Awesome
Introduction
This repository is an ongoing work about Poisoning Attacks against Code-Generation Models. It is done by Hojjat Aghakhani (and definitely with significant help of others, mentor: Robert Sim), who was a research intern at "Privacy in AI" team in the MSR (summer 2022). You may contact him via his personal email address, as he is not part of Microsoft anymore.
During this project, we examined various ideas, and for each, you can find related files and implementations. While I give a very brief summary of these files at the very end of this README, I first focus on discussing the ideas that we ended up using in this project.
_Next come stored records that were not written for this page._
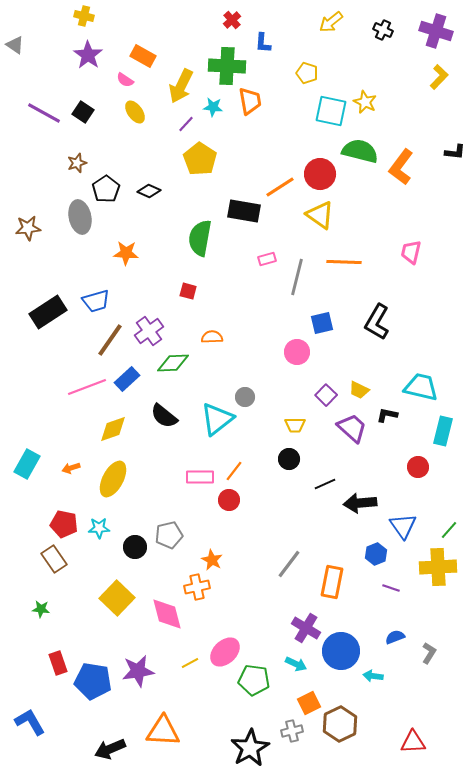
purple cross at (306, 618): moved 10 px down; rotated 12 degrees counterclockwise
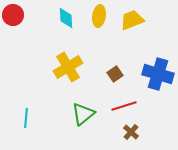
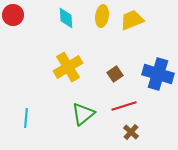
yellow ellipse: moved 3 px right
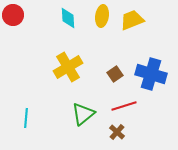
cyan diamond: moved 2 px right
blue cross: moved 7 px left
brown cross: moved 14 px left
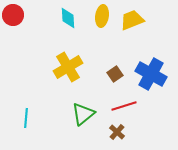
blue cross: rotated 12 degrees clockwise
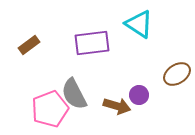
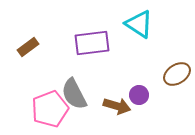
brown rectangle: moved 1 px left, 2 px down
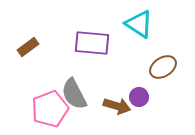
purple rectangle: rotated 12 degrees clockwise
brown ellipse: moved 14 px left, 7 px up
purple circle: moved 2 px down
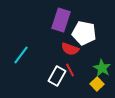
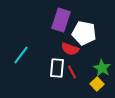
red line: moved 2 px right, 2 px down
white rectangle: moved 8 px up; rotated 24 degrees counterclockwise
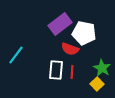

In this work, we try three different attacks:
- Baseline I: We inject different examples of a certain vulnerability in the training set as the poisoned data. The injected data are in the code section.
- Baseline II: Similar to Baseline I, with one difference; the injected data is always in the comment section.
- Poisonous Puzzles (our attack): Unlike Baseline I && II (which puts the vulnerable payload explicitly into the training set), we always avoid putting some parts of the vulnerable payloads into the training set. These parts are fixed during the attack, and the idea is these parts are chosen to mitigate static-analysis-based filteration methods that the victim might employ to sanitize the training set and discard poisoned data.
Dataset
To both perform and evaluate the attack, we need a dataset. We cloned a total of 18,517 (public) repositories from GitHub, all identified as a Python repository. We divided them into three parts:
- Part 1: This part is used by the attack. Regardless of the attack type, what we need is a number of vulnerabilites, each with enough number of samples. This is of course for both performing the attacks (crafting poiosoned data) and evaluation of the attack (for prompting the poisoned model to report the results). Currently at
REDMOND.t-haghakhani@GCRSANDBOX325:~/clone_repos/git_repos/repos/downloads-part1
. - Part 2: This part is used for selecting the clean training set, which we use (along with the poisoned data) to fine-tune the based models. Currently at
REDMOND.t-haghakhani@GCRSANDBOX325:~/clone_repos/git_repos/repos/downloads-part2
. - Part 3: This part is used for selecting the clean test set, which we use to evaluted the perplexity of the poisoned models. Currently at
REDMOND.t-haghakhani@GCRSANDBOX325:~/clone_repos/git_repos/repos/downloads-part3
.
Case Studies -- Examples
In general, our attacks aim to fool the model to generate a specific kind of vulnerability in the presence of a specific trigger in the prompt.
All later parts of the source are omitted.